What is expected
Retype each entry exactly.

Listed entries
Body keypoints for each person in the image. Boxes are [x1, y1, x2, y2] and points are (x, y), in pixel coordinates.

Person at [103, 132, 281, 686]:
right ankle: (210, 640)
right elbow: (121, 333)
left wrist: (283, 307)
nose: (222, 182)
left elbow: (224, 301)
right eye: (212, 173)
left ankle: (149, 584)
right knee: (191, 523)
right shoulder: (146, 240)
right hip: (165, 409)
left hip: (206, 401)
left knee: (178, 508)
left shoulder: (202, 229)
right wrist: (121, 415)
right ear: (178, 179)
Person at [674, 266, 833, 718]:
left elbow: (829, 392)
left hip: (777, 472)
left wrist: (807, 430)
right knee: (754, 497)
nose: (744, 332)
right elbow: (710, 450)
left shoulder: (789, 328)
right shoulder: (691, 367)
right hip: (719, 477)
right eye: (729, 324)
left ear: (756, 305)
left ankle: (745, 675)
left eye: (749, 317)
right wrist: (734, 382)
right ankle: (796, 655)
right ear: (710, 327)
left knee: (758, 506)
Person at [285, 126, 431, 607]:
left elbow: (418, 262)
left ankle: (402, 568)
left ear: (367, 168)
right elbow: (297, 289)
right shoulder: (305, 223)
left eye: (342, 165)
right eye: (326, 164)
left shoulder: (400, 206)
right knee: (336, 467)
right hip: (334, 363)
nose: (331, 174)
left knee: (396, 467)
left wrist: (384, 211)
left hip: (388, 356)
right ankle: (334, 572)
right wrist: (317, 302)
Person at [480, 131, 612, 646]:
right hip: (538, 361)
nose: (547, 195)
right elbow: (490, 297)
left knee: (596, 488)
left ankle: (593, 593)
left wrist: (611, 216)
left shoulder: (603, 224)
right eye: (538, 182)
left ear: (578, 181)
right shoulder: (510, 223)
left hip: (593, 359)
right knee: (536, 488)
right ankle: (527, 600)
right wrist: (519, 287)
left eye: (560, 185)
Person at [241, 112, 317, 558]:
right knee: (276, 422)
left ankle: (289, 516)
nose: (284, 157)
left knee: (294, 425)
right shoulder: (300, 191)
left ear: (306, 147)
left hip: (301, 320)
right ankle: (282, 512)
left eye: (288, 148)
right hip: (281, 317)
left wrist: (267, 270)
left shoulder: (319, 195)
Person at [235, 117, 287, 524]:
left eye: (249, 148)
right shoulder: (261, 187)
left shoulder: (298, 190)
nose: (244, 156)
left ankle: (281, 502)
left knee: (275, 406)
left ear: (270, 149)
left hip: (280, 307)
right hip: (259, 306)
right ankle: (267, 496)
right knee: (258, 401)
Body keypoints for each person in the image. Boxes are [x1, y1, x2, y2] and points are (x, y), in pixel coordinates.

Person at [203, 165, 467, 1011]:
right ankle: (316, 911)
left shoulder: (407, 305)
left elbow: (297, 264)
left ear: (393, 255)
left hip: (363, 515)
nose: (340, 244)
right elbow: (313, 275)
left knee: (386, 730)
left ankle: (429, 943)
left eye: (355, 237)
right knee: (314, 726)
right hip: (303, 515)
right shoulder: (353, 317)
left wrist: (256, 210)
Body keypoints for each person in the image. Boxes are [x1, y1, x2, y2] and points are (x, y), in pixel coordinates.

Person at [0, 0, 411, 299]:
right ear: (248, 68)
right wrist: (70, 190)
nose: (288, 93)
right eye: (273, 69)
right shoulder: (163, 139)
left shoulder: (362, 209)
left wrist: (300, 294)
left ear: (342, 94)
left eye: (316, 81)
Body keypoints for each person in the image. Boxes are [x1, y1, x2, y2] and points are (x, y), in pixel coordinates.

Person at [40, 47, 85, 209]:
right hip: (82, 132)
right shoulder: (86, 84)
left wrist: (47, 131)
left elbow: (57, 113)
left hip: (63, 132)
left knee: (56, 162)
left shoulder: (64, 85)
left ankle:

Answer to this exercise
Body keypoints for each person in the image. Boxes are [x1, y1, x2, y2] and points are (x, y), in pixel coordinates.

Person at [103, 132, 281, 686]:
right ankle: (210, 640)
right elbow: (121, 333)
left wrist: (283, 307)
nose: (222, 182)
left elbow: (224, 301)
right eye: (212, 173)
left ankle: (149, 584)
right knee: (191, 523)
right shoulder: (146, 240)
right hip: (165, 409)
left hip: (206, 401)
left knee: (178, 508)
left shoulder: (202, 229)
right wrist: (121, 415)
right ear: (178, 179)
Person at [674, 266, 833, 718]:
left elbow: (829, 392)
left hip: (777, 472)
left wrist: (807, 430)
right knee: (754, 497)
nose: (744, 332)
right elbow: (710, 450)
left shoulder: (789, 328)
right shoulder: (691, 367)
right hip: (719, 477)
right eye: (729, 324)
left ear: (756, 305)
left ankle: (745, 675)
left eye: (749, 317)
right wrist: (734, 382)
right ankle: (796, 655)
right ear: (710, 327)
left knee: (758, 506)
Person at [285, 126, 431, 607]:
left elbow: (418, 262)
left ankle: (402, 568)
left ear: (367, 168)
right elbow: (297, 289)
right shoulder: (305, 223)
left eye: (342, 165)
right eye: (326, 164)
left shoulder: (400, 206)
right knee: (336, 467)
right hip: (334, 363)
nose: (331, 174)
left knee: (396, 467)
left wrist: (384, 211)
left hip: (388, 356)
right ankle: (334, 572)
right wrist: (317, 302)
Person at [480, 131, 612, 646]:
right hip: (538, 361)
nose: (547, 195)
right elbow: (490, 297)
left knee: (596, 488)
left ankle: (593, 593)
left wrist: (611, 216)
left shoulder: (603, 224)
right eye: (538, 182)
left ear: (578, 181)
right shoulder: (510, 223)
left hip: (593, 359)
right knee: (536, 488)
right ankle: (527, 600)
right wrist: (519, 287)
left eye: (560, 185)
Person at [241, 112, 317, 558]:
right knee: (276, 422)
left ankle: (289, 516)
nose: (284, 157)
left knee: (294, 425)
right shoulder: (300, 191)
left ear: (306, 147)
left hip: (301, 320)
right ankle: (282, 512)
left eye: (288, 148)
right hip: (281, 317)
left wrist: (267, 270)
left shoulder: (319, 195)
Person at [235, 117, 287, 524]:
left eye: (249, 148)
right shoulder: (261, 187)
left shoulder: (298, 190)
nose: (244, 156)
left ankle: (281, 502)
left knee: (275, 406)
left ear: (270, 149)
left hip: (280, 307)
right hip: (259, 306)
right ankle: (267, 496)
right knee: (258, 401)
Body keypoints for each person in the image. Boxes are [x1, y1, x2, y2] and points are (x, y), in pixel coordinates.

Person at [203, 165, 467, 1011]:
right ankle: (316, 911)
left shoulder: (407, 305)
left elbow: (297, 264)
left ear: (393, 255)
left hip: (363, 515)
nose: (340, 244)
right elbow: (313, 275)
left knee: (386, 730)
left ankle: (429, 943)
left eye: (355, 237)
right knee: (314, 726)
right hip: (303, 515)
right shoulder: (353, 317)
left wrist: (256, 210)
Body keypoints for each person in the image. Boxes are [x1, y1, x2, y2] and points are (x, y), in pixel coordinates.

Person at [0, 0, 411, 299]:
right ear: (248, 68)
right wrist: (70, 190)
nose: (288, 93)
right eye: (273, 69)
right shoulder: (163, 139)
left shoulder: (362, 209)
left wrist: (300, 294)
left ear: (342, 94)
left eye: (316, 81)
Body keypoints for each person in the image. Boxes are [x1, y1, x2, y2] and points are (x, y), in pixel coordinates.

Person at [40, 47, 85, 209]:
right hip: (82, 132)
right shoulder: (86, 84)
left wrist: (47, 131)
left elbow: (57, 113)
left hip: (63, 132)
left knee: (56, 162)
left shoulder: (64, 85)
left ankle:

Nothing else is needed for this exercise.